Sparta vs. Athens: an update

January 27, 1983

David A. Hamburg, a psychiatrist specializing in behavioral biology, has suggested that fear is the cause of war. In a lecture series at the American Museum of Natural History, Dr. Hamburg noted ''the human tendency to react with fear and hostility to strangers'' and concluded: ''We justify our slaughter of outside groups by our need to protect our own.''

Thus the frontier of 1983 sciences brings Dr. Hamburg almost abreast of the Greek historian Thucydides, who wrote some 2,400 years ago that what makes war ''inevitable'' is ''power'' and ''the fear which this inspires.'' On the subject of war we seem to be unforgivably slow learners, considering the ghastly price the human race has paid for stumbling into one slaughter after another.

Thucydides was hardly a pacifist. He ranked as a general in the conflict to which he played historian - the Peloponnesian war between Athens and Sparta. But nobody, including behavioral biologists, has ever been more clear-eyed about the small steps - the ritual dances - that lead a society ruled more or less by reason into the frenzy of tooth-and-claw combat:

1. ''Antecedent grounds of complaint'' are recited by one community to another - the litany of ''old grievances.''

2. One depicts oneself as ''inoffensive, a victim to the injustice of others.''

3. One depicts, on the other hand, ''the violence and rapacity of our opponents.'' We would consider it ''disgraceful to trample on their moderation.'' But where is their moderation? We see no sign of it.

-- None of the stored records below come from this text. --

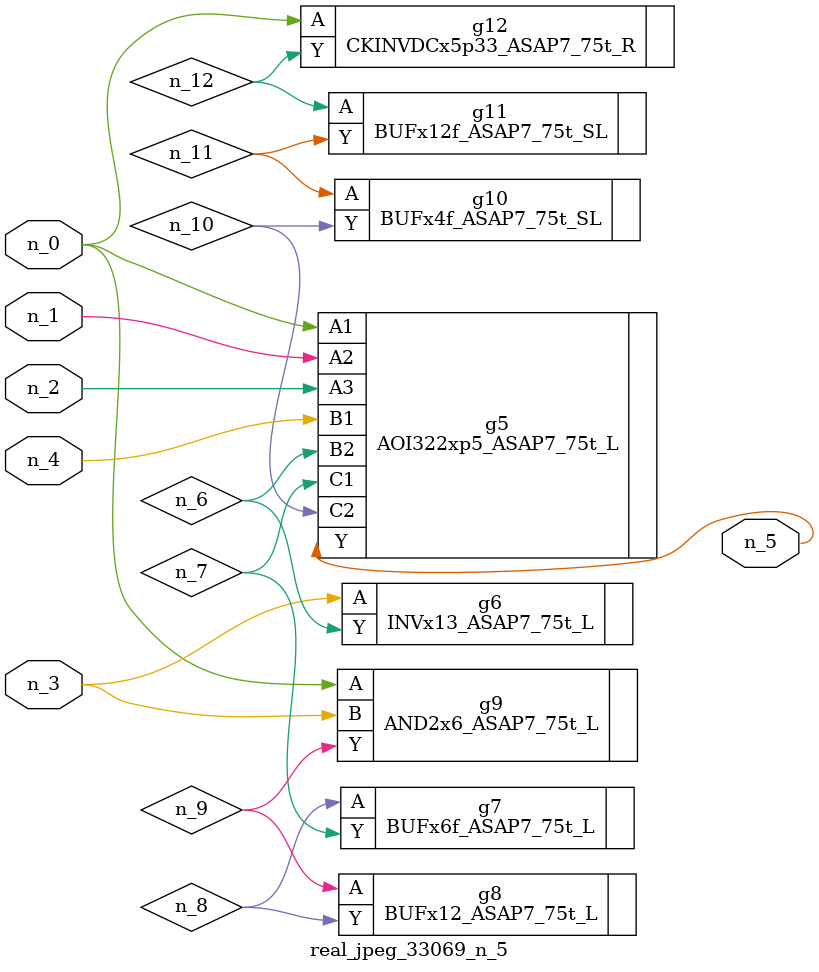
<source format=v>
module real_jpeg_33069_n_5 (n_4, n_0, n_1, n_2, n_3, n_5);

input n_4;
input n_0;
input n_1;
input n_2;
input n_3;

output n_5;

wire n_12;
wire n_8;
wire n_11;
wire n_6;
wire n_7;
wire n_10;
wire n_9;

AOI322xp5_ASAP7_75t_L g5 ( 
.A1(n_0),
.A2(n_1),
.A3(n_2),
.B1(n_4),
.B2(n_6),
.C1(n_7),
.C2(n_10),
.Y(n_5)
);

AND2x6_ASAP7_75t_L g9 ( 
.A(n_0),
.B(n_3),
.Y(n_9)
);

CKINVDCx5p33_ASAP7_75t_R g12 ( 
.A(n_0),
.Y(n_12)
);

INVx13_ASAP7_75t_L g6 ( 
.A(n_3),
.Y(n_6)
);

BUFx6f_ASAP7_75t_L g7 ( 
.A(n_8),
.Y(n_7)
);

BUFx12_ASAP7_75t_L g8 ( 
.A(n_9),
.Y(n_8)
);

BUFx4f_ASAP7_75t_SL g10 ( 
.A(n_11),
.Y(n_10)
);

BUFx12f_ASAP7_75t_SL g11 ( 
.A(n_12),
.Y(n_11)
);


endmodule
</source>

4. In fact, one begins to see one's opponent as a sinisterly alien breed of men - ''how widely, how absolutely different from yourselves.''

5. Urgently obeying ''the law of self-preservation,'' one arms oneself to the teeth against this ''aggressive'' people. ''Arbitration'' becomes a ''specious word'' - a stalling tactic.

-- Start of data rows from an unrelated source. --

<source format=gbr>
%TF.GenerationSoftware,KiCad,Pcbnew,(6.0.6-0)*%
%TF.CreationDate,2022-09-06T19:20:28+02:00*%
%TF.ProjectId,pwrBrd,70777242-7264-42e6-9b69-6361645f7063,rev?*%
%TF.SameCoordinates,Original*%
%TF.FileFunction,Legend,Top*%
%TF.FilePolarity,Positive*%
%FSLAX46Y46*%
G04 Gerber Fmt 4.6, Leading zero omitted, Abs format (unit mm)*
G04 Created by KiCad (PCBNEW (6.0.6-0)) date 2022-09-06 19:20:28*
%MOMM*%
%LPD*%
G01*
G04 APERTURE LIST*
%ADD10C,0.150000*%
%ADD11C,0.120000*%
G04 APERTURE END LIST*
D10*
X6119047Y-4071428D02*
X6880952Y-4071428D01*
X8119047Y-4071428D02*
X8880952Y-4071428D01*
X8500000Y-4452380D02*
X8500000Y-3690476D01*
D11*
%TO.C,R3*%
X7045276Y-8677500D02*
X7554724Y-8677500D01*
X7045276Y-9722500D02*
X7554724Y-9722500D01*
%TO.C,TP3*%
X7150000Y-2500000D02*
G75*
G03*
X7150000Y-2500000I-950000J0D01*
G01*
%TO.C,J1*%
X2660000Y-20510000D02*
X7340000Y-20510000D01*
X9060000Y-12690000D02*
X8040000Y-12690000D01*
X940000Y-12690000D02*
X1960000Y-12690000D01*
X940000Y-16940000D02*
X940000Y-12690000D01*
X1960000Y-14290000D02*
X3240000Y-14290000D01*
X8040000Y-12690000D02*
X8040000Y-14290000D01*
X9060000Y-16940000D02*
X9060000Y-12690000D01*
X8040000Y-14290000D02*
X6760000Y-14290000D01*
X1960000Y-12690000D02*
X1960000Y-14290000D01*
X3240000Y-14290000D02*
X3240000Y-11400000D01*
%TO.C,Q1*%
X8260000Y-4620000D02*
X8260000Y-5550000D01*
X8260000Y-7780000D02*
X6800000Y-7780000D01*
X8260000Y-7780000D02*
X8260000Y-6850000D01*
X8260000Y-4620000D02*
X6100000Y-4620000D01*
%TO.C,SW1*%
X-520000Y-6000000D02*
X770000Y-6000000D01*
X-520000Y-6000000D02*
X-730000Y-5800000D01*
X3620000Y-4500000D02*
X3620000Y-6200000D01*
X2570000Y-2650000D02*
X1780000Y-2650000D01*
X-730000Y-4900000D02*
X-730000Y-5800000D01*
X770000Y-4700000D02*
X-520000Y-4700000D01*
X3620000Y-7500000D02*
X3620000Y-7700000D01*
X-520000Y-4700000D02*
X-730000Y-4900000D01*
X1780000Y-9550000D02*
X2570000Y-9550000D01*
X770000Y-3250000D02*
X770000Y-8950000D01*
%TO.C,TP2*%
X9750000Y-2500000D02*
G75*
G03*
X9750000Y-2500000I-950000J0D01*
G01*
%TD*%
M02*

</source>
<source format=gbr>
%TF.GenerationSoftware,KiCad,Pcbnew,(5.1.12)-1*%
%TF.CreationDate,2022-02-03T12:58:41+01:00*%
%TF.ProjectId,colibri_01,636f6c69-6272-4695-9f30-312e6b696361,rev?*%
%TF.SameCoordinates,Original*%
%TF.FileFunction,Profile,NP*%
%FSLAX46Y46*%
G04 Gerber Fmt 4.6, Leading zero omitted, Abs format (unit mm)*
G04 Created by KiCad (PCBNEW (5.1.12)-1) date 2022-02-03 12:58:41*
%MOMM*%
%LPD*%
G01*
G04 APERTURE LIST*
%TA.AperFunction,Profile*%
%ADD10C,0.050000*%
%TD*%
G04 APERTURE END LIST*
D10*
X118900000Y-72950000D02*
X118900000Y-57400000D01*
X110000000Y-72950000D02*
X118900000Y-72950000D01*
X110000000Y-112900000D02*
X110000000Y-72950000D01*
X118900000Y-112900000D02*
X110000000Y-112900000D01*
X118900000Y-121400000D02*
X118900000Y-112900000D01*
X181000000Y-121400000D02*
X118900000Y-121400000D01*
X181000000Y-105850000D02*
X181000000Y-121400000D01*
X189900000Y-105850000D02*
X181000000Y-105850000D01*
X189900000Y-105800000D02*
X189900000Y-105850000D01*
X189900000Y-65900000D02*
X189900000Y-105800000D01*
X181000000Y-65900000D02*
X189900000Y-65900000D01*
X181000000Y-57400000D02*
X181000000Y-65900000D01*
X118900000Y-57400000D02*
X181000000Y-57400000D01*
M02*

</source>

6. When ''the preparations of both the combatants'' are ''in every department in the last state of perfection,'' each side looks for ''as good a pretext for war as possible.'' By now, almost anything will ''amply justify'' a first strike.

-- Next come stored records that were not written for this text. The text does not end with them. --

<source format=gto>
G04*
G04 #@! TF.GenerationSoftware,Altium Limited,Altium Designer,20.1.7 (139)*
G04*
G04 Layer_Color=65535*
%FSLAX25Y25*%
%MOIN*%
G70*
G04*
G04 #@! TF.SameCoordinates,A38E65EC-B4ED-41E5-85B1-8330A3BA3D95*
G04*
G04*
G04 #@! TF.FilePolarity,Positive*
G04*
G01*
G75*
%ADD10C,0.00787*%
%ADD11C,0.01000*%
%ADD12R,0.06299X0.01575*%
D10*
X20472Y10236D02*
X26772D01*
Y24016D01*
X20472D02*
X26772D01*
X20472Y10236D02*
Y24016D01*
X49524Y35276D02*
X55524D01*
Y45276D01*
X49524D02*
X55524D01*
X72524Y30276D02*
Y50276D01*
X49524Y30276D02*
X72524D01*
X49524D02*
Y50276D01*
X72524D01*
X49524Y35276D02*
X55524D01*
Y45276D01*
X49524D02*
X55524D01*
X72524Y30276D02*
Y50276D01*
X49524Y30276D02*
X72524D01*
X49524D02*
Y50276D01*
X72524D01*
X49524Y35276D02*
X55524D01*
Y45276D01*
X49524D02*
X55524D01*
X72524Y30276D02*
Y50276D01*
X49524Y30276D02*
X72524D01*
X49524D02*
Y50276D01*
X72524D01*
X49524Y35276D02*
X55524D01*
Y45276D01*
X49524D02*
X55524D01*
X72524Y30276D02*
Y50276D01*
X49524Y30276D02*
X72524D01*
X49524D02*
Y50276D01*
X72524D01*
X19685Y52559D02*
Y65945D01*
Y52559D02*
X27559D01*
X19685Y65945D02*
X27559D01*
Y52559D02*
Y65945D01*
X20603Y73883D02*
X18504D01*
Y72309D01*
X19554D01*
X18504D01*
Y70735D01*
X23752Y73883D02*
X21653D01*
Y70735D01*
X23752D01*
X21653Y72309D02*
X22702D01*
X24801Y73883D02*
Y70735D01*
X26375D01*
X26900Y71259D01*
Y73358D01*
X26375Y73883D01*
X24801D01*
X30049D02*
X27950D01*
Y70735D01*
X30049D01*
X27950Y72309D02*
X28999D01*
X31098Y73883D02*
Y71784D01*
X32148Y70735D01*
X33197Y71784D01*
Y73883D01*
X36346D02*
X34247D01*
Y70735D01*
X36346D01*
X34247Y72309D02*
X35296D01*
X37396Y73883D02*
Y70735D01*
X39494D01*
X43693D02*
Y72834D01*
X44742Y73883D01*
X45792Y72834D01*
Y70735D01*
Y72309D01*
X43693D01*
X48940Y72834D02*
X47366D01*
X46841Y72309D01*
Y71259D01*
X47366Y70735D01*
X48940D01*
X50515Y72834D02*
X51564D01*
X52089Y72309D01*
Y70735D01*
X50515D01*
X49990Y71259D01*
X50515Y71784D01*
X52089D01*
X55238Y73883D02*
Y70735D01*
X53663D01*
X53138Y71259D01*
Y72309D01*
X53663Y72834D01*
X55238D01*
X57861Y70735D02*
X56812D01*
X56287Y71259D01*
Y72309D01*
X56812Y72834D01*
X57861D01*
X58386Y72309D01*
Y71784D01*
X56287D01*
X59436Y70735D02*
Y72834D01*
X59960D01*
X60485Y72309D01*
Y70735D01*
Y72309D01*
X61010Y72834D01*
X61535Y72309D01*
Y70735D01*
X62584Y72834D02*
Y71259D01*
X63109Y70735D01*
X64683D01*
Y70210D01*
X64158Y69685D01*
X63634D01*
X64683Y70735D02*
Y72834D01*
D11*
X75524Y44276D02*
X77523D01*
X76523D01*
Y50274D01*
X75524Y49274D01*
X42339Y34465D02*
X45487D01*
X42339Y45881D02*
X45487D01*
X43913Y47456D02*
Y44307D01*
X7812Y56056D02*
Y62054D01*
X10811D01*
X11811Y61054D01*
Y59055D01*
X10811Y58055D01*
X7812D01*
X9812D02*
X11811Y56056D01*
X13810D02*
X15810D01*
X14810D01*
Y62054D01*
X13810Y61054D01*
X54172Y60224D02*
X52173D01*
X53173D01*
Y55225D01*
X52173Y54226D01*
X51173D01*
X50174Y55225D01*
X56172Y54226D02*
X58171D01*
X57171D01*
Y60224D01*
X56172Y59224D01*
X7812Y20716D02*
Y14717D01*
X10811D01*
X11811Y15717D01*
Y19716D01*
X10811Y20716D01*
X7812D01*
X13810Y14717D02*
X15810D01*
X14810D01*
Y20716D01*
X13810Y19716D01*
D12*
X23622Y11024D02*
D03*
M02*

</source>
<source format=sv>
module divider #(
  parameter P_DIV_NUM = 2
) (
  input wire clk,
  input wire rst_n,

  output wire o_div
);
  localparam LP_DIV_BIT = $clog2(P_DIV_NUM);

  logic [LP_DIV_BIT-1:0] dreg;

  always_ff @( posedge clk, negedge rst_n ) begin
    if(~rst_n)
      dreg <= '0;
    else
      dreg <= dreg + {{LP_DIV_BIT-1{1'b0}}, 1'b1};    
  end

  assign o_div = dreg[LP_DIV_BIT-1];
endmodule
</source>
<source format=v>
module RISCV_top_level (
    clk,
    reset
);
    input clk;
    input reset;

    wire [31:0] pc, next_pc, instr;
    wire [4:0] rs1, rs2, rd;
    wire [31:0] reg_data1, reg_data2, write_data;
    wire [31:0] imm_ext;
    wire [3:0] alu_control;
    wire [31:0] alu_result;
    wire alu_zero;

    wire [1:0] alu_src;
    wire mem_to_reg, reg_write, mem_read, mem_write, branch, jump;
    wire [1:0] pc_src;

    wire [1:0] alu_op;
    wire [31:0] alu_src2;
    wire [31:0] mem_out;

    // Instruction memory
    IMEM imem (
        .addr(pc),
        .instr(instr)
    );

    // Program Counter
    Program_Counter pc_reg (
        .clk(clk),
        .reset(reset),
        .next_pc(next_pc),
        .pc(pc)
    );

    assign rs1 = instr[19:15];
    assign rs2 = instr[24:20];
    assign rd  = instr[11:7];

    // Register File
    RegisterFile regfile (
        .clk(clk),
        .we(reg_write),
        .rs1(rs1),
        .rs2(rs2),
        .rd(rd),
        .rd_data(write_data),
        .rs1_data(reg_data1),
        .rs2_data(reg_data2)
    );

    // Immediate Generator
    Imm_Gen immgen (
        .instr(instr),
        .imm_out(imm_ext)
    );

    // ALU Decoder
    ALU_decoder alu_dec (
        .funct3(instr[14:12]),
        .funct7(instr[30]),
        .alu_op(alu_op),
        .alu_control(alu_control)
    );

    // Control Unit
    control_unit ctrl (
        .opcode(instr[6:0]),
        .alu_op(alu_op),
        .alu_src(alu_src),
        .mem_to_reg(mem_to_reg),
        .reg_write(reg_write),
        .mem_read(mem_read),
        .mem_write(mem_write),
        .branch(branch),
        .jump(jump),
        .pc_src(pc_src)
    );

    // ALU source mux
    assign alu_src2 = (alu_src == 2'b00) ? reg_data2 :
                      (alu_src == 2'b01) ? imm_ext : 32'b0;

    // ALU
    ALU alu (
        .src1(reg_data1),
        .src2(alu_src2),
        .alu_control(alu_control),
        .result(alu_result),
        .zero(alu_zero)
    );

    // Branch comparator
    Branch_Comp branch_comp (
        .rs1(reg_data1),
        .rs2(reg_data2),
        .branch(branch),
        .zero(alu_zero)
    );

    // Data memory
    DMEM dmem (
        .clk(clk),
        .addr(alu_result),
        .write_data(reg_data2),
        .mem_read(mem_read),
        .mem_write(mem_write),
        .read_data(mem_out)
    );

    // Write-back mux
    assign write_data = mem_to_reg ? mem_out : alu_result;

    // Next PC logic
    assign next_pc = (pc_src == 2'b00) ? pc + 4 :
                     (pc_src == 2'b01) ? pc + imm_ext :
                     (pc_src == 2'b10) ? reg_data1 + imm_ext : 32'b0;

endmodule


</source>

And so, according to Thucydides, fear finds its tribal art form: war.

As a military man, Thucydides does not oppose an armament program, or even war. He simply chronicles with a Greek tragic-shrug how the military enterprise can take control of the planners, like a runaway fire.

What can be done before ''the entire social fabric becomes fuel to feed the devouring flames,'' in the words of the English historian Arnold Toynbee, a close student of Thucydides? Thucydides was a pragmatist rather than an idealist. He would have been skeptical of the deterrent of love, or even the commandment: ''Thou shalt not kill.'' But he would have understood and appreciated the tough-minded resistance of the three business groups (the National Association of Manufacturers, the National Federation of Independent Business, and the American Conference of Business) who joined last week to advocate a reduction of $18 to $23 billion in the defense budget - seconded a day later by the Bipartisan Budget Appeal, led by five former secretaries of the treasury, recommending a cut of $25 billion.

For Thucydides was one of the first to state the argument of enlightened self-interest, revived by both these new alliances: What good does it do to build a magnificent machine of destruction to protect one's valued way of life if the process is so costly and debilitating that it lays waste this way of life as surely as if one's enemy triumphed on the battlefield?

The money, energy, and imagination dedicated to the strategies of war will continue to exceed the resources devoted to its prevention. But it can be taken as a cautiously hopeful sign that practical men want a balance of power against militarism in their own state, in the same way that their military men want a balance of power against other states. May we dare hope that such Thucydidean pragmatists exist in 1983's version of Sparta as well as in 1983's version of Athens?